|Hospital Quality, Death Rates, Don’t Go Hand-in-Hand
Inpatient mortality rates used, by organizations to
issue report cards on the quality of individual U.S. hospitals, are a
poor gauge of how well hospitals actually perform and should be
abandoned in favor of measures that more accurately assess patient
harms and care provided, argued patient safety experts in a new study.
The study, co-authored by Dr. Peter Pronovost, professor
of anesthesiology and critical care medicine at the Johns Hopkins
University School of Medicine, and Richard Lilford, professor of
clinical epidemiology at the University of Birmingham in England,
appeared in the British Medical Journal.
The study said that hospital mortality rates take into
account all inpatient deaths, not just the ones that could have been
prevented with quality care. Since many patients are often too sick to
be saved by the time they are admitted to the hospital, the researchers
argue, hospital mortality rates shouldn’t be the factor that
determines whether hospitals are "good" or "bad."
Only one of every 20 hospital deaths in the United States is believed to be preventable.
Pronovost and Lilford looked specifically at hospital standardized mortality ratios.
Hospital mortality seems like the most obvious way to
judge a hospital’s care. It is easily measured, of undisputed
importance to everyone, and common to all hospital settings. But it
does not tell the whole story, Pronovost said.
"It’s laudable to want to look at preventing
deaths. But if you want to look at preventing deaths, why on earth
would you look at all deaths, when it’s only a small percentage
that fall into that category?" he added.

■ ■ ■ ■ ■ ■ ■

Exercise set:
A: In the hospital quality article, how many of every 20 hospital deaths in the United States are believed to be preventable?
B: Rewrite the stretch of the hospital quality article from "Hospital mortality seems" through "story, Pronovost said.", putting "natural" in place of "obvious".

Study material:
■ ■ ■ ■ ■ ■ ■

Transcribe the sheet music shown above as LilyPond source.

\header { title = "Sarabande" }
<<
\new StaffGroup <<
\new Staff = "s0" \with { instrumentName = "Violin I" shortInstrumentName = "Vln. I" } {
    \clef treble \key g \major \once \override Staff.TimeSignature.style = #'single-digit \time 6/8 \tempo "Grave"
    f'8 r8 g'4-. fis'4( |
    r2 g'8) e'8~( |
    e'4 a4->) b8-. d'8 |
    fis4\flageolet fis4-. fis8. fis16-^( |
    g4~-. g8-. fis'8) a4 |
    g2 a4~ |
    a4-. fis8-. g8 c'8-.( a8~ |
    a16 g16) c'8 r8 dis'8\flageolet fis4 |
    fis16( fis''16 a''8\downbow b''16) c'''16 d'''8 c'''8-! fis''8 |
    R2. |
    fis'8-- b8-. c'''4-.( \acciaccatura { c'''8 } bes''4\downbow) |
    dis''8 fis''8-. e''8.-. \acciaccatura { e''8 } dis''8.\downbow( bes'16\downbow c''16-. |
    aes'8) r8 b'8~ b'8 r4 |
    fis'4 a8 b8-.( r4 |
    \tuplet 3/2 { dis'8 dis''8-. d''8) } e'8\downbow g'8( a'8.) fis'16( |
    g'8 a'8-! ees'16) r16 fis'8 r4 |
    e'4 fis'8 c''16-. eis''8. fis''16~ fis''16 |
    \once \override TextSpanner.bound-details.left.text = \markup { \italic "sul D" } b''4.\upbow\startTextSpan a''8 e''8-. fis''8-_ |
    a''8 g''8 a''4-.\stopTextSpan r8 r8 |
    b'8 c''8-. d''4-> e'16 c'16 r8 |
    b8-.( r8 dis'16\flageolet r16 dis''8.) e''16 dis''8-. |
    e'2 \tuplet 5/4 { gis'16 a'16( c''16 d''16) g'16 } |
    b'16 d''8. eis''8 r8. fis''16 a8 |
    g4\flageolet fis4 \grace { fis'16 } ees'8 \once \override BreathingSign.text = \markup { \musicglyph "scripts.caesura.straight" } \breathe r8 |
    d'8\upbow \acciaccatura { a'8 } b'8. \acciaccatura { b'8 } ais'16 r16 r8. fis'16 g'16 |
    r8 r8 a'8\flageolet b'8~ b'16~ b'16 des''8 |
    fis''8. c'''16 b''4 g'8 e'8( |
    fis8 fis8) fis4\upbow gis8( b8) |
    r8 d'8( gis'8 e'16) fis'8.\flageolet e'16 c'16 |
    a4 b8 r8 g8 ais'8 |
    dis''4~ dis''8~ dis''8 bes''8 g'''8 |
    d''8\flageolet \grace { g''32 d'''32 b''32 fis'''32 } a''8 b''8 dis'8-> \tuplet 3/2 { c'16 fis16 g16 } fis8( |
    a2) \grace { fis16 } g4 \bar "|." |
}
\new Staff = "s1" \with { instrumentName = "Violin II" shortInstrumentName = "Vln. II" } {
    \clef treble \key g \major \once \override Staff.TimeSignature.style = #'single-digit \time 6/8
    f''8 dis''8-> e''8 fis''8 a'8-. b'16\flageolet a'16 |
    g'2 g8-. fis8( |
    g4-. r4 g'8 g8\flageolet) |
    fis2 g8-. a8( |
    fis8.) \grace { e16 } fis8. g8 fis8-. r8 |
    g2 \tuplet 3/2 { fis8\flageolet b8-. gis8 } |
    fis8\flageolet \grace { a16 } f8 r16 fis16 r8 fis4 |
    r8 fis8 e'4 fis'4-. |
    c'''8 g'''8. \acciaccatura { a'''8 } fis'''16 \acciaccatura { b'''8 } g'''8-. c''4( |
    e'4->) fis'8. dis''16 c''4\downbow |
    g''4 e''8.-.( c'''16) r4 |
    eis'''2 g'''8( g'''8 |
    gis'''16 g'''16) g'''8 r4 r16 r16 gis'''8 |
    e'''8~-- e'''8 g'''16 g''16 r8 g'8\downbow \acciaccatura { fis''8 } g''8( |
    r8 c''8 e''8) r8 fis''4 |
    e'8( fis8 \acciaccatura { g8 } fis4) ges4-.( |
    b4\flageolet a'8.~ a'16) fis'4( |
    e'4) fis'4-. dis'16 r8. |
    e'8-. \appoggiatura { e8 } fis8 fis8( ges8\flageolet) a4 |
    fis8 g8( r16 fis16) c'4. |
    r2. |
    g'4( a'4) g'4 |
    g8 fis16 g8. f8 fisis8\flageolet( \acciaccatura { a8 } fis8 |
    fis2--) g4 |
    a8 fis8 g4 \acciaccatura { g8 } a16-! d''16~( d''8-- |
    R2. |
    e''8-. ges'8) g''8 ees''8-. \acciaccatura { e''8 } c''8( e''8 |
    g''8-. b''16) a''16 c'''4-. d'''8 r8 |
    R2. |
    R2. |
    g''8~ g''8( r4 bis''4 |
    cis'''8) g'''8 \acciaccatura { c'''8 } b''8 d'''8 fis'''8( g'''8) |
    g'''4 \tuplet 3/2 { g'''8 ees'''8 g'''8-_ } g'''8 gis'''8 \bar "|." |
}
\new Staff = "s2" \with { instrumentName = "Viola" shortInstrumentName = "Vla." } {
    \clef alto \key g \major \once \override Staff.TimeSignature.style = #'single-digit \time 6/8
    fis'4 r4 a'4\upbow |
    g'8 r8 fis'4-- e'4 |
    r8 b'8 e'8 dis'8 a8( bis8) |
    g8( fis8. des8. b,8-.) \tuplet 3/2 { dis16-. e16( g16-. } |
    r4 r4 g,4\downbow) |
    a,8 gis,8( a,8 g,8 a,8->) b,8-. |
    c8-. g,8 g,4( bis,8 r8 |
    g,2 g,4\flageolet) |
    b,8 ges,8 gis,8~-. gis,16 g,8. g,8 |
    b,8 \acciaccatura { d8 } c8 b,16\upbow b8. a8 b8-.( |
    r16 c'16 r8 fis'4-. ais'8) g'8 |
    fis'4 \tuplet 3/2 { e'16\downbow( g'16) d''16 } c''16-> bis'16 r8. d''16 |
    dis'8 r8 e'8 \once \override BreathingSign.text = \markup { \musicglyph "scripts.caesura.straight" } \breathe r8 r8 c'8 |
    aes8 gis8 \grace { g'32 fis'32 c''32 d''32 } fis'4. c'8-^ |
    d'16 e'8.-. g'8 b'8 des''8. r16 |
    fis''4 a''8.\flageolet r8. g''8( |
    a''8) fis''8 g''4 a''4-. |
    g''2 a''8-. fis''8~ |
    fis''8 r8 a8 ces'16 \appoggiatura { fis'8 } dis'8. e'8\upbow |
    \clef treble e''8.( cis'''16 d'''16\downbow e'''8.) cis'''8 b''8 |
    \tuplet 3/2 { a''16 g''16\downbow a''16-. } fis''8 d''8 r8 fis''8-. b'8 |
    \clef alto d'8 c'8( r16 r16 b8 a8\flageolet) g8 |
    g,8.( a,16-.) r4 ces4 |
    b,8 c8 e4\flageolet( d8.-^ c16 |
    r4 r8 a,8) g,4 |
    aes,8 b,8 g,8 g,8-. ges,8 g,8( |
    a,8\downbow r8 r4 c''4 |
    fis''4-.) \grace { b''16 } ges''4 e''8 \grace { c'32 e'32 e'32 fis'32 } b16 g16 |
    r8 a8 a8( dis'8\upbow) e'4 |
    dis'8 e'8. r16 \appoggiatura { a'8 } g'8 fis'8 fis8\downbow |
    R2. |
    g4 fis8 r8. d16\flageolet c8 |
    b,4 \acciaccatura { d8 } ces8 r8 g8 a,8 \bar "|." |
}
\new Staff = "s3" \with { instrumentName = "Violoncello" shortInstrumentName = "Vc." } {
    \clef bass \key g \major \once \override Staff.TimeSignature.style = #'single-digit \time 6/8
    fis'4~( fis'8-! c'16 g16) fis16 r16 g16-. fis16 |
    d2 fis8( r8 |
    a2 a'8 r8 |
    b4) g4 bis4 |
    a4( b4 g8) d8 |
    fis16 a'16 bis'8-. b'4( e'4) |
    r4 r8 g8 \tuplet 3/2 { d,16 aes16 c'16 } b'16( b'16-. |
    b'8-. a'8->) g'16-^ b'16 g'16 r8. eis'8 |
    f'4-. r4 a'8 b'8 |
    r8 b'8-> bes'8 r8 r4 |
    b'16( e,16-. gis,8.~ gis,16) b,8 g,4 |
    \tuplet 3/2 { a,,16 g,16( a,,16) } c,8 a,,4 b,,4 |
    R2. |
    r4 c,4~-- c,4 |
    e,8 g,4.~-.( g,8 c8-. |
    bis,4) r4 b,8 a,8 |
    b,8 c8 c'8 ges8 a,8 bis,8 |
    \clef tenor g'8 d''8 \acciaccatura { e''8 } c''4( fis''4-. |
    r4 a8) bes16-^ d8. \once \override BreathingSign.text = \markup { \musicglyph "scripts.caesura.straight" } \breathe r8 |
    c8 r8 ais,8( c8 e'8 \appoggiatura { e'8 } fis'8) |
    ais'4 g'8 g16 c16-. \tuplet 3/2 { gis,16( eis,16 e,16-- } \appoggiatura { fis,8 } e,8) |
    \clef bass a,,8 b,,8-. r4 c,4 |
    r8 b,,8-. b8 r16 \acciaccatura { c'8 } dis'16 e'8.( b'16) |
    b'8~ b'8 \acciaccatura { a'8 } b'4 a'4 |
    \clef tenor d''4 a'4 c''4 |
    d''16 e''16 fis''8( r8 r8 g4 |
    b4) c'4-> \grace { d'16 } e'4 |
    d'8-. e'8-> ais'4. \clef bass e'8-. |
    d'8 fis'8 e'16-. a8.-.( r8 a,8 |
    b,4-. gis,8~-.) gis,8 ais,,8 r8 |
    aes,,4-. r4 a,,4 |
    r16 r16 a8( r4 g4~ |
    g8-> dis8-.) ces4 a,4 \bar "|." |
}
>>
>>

■ ■ ■ ■ ■ ■ ■

Solved problems:
A: One

B:
Hospital mortality seems like the most natural way to
judge a hospital’s care. It is easily measured, of undisputed
importance to everyone, and common to all hospital settings. But it
does not tell the whole story, Pronovost said.